Les trois petits anges ont sans doute intercédé pour le village, et la mort s’est déclarée satisfaite de ces trois victimes".
"Si, comme le conseil en avait été donné, on avait fait venir à temps le médecin cantonal, et qu’il ait indiqué les mesures hygiéniques à prendre, on aurait pas plus parlé de la maladie courante de Villers que d’ailleurs. La preuve, c’est qu’après la visite bénévole d’un jeune medecin, venu sur la prière du curé, les quelques malades atteints se sont vite rétablis.
Le marchand de faïences lui-même rit du renom qui lui a été fait, et il espère qu’à sa première tournée, les ménagères vont lui faire fête, en lui achetant, beaucoup de faïences".
"Ce qui a mis en émoi Vandières et les environs, c’est l’arrivée d’un beau monsieur, mandé on ne sait par qui, venu on ne sait d’où, les uns disaient de Paris, les autres de Nancy. Il a fait battre à son de caisse et afficher au placard une série de précautions, qu’on ne suivra guère. Il est un remède qui a plus de succès, c’est le thé au rhum. Nos pauvres gens, qui n’ont pas le sou, emporte à Pont-à-Mousson, des noix ou des haricots, pour acheter du thé, et du rhum, qu’ils administrent, et ils trouvent que ça fait du bien, même à ceux qui sont bien portants."
En France, on rit de tout. À Villers, on s’est fait du bon sang, à propos de la frousse des gens de Vandières. Quelqu’un qui a été bien content, c’est l’instituteur, qui a vu prolonger ses vacances de quelques jours. Bien content aussi ses élèves, qui n’avaient qu’une crainte, c’était de se voir interdire de manger des raisins. Or le beau monsieur a dit qu’on peut manger des raisins bien mûrs et cette année ils le sont tous. Des vacances, des raisins à discrétion. Quel bonheur !
Mais pas contents nos vignerons, parce que les malins et les jaloux d’alentours ont crié sur tous les toits que le choléra est à Villers et qu’il ne faut pas aller y acheter de vendange. il était venu un marchand avec 4000 francs, rien que pour les arrhes. On l’a arrêté en route. Que nos vignerons se consolent ! Ils y gagneront. 40 francs les 100 kg représentent du vin à 20 francs la hotte de 40 litres. Or, plus tard, ils vendront facilement 25 francs la hotte, et ils auront leur piquette et leur petite goutte, pour boire, en mangeant leur pommes de terre en robe de chambre. Pourvu qu’ils aient la patience et la fermeté de ne pas aller trop souvent sonder le tonneau de bon vin à vendre, pour voir s’il se gâte !
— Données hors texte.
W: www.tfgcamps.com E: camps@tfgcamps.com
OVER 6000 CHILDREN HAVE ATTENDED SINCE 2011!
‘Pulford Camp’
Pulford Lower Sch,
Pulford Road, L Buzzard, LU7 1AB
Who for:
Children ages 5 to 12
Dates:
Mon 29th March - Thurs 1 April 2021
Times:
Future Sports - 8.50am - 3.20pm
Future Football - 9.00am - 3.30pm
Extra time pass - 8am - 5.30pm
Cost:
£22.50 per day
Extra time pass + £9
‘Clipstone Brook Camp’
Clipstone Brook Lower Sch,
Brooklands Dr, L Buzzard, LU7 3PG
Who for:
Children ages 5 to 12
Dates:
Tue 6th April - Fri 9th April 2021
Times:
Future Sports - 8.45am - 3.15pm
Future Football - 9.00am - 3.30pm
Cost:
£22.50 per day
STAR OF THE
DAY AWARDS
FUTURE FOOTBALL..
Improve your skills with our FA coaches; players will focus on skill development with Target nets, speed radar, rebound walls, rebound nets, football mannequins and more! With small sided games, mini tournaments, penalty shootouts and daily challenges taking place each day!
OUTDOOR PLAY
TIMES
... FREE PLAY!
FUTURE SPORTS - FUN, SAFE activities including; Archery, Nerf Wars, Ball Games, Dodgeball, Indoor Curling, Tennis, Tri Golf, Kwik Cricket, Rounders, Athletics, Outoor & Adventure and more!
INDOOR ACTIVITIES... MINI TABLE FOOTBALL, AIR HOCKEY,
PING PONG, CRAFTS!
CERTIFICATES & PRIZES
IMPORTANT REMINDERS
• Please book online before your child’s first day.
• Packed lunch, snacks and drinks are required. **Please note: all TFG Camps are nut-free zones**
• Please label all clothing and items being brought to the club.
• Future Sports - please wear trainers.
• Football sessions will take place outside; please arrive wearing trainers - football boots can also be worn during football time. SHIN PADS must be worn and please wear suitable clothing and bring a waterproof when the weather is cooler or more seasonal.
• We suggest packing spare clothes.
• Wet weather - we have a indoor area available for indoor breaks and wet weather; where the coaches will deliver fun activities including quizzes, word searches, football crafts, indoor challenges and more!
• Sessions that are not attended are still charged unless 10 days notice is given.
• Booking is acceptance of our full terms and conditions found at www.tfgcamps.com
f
Conclusion : 1. nos villageois feront bien de ne pas t’en compter sur le robusticité et de prendre un peu plus de précautions pour leur santé. 2. quelques notions générales d’hygiène, enseignées à nos enfants des écoles, seraient plus utile que tant d’autres qui ne leur serviront jamais. Ce serait d’une efficacité plus pratique que les affiches, qui n’ont d’autres résultats que de mettre les gens émoi.
Choléra (Courrier de Metz du 11 octobre 1892)
Vendredi soir, des voyageurs venant de Pont-à-Mousson, répandaient le bruit à Metz que le choléra avait éclaté à Villers sous Prény, près Pagny sur Moselle, à quelques kilomètres de la frontière. Le même bruit était lancé dans la même soirée à Nancy. Nous n’avons pas cru cru devoir en faire mention dans notre dernier numéro, vu le manque de renseignements sûrs. Aujourd’hui, nous avons la satisfaction d’annoncer à nos lecteurs que le bruit en question n’était pas fondé. Nous tenons de la bouche même de Monsieur le docteur Riboulot, médecin à Pont-à-Mousson, chargé de soigner les malades de Villers, qu’il ne s’agit pas de choléra, mais simplement d’une forte dysenterie. Un vieillard septuagénaire et trois enfants en bas âge ont succombé. Il y a encore plusieurs malades, il est vrai, à Villers sous Prény, mais il n’y a pas de quoi mettre la consternation parmi nos populations.